_THINGS TO DO_
1. Answer these questions from the article on Liverpool's Champions League chances:
(a) Where did Liverpool finish in the table a year ago?
(b) After Sunday's draw, how many points is Liverpool behind Manchester United?
(c) How large a goal difference would Liverpool also have to make up?
2. Reproduce word for word the stretch of the Liverpool article from "And now it’s" through "and purposes, over*.".

---- DOCUMENT PASSAGE

Liverpool’s failure to qualify for the Champions League means…what, exactly?

A year ago, Liverpool was a title contender. Not exactly favorites, but with a month to go the Reds were part of a triumvirate battling for first. With its ultimate second-place finish, Liverpool was back.

And now it’s gone again.

In the space of a year Liverpool went from title contenders to out of Champions League contention. Sunday’s draw leaves the side six points back of fourth-place Manchester United, with two matches left to play. And even if the Reds could manage to win two while the Red Devils lost two, Liverpool would also have to make up a 14-goal difference. Their season is, for all intents and purposes, over*.

* Unless you’re a Liverpool fan who puts a lot of value in making the Europa League, in which case you gave up on your club a long time ago.

--------
---- DATA FOR ANALYSIS

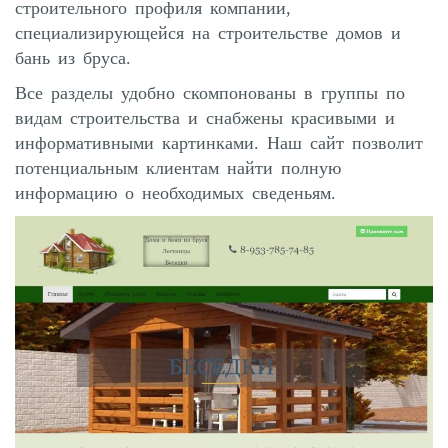
строительного профиля компании,
специализирующейся на строительстве домов и
бань из бруса.
Все разделы удобно скомпонованы в группы по
видам строительства и снабжены красивыми и
информативными картинками. Наш сайт позволит
потенциальным клиентам найти полную
информацию о необходимых сведеньям.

--------

_SET OF ANSWERS_
1.
(a) Second place.
(b) Six points.
(c) 14 goals.

2.
And now it’s gone again.

In the space of a year Liverpool went from title contenders to out of Champions League contention. Sunday’s draw leaves the side six points back of fourth-place Manchester United, with two matches left to play. And even if the Reds could manage to win two while the Red Devils lost two, Liverpool would also have to make up a 14-goal difference. Their season is, for all intents and purposes, over*.